Since European settlement the range of Bilbies dramatically declined as a result of habitat modification for agriculture and mining, inappropriate fire regimes, introduced herbivores and predators. Losses caused by introduced carnivores such as Red foxes and cats are of particular concern. An ongoing national recovery effort spanning several decades has resulted in successful reintroduction of the Bilbies to various parts of their former range including South Australia (SA) and New South Wales, utilising fenced areas subject to predator removal and control. Thistle Island, SA is the only area outside of their natural range the species has been introduced to, and was undertaken as part of that conservation action.
Habitat requirements of Bilbies are not clear, but presence of soil types that enable construction of burrows is seen as a critical factor, supporting important aspects of their biology and behaviour. Burrows serve as the sole form of shelter - as retreat from predators and environmental extremes – but also for reproduction, being necessary for mating and rearing of offspring.

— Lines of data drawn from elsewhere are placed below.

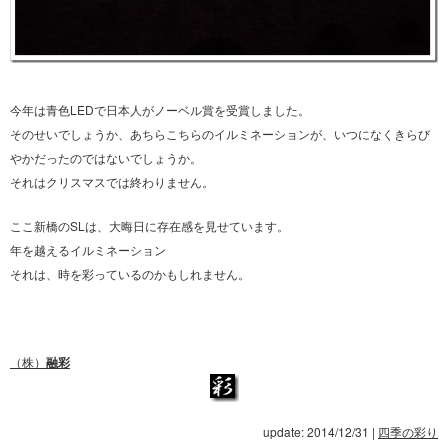
今年は青色LEDで日本人がノーベル賞を受賞しました。
そのせいでしょうか、あちらこちらのイルミネーションが、いつになくきらび
やかだったのではないでしょうか。
それはクリスマスでは終わりません。
ここ新橋のSLは、大晦日に存在感を見せています。
年を越えるイルミネーション
それは、時を彩っているのかもしれません。
（株）
融彩
update: 2014/12/31
|
四季の彩り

Climate modelling was used to predict potential range of the Bilby in Tasmania. The cold, humid climate of Tasmania is vastly different to arid conditions the species is adapted to. CLIMATCH analysis combined with species-specific habitat modelling suggests poor prognosis of establishment in this temperate island. Survival would be strongly impacted if unable to construct burrows fitting soil and aspect requirements necessary for refuge, reproduction and retreat. Bilbies’ well documented susceptibility to land clearance and predation by cats, which are widespread throughout Tasmania, also suggest this species would not be able to persist in the landscape.
The risk assessment determined that the Bilby is not dangerous to humans, has a moderate establishment risk in Tasmania and moderate consequences if establishment should occur. By taking these factors into account, the assessment concluded that the risk posed by importing Bilby into Tasmania is moderate.
Following the initial risk assessment, the Department considers permitting the importation of animals assessed as ‘moderate risk’ into the State as long as appropriate mitigation measures, enforced through a wildlife exhibition licence, can be identified and applied.
Mitigation options to reduce the risk associated with importing Bilby include:
1. Limiting importation to registered wildlife parks or zoos to ensure the holding facility meets the stringent keeping standards Tasmania applies to all institutions.
2. Requiring any wildlife park or zoo to submit a Bilby species management plan (including enclosure details) prior to import.
3. The wildlife exhibition facility can clearly demonstrate they have proficient keepers for that particular species.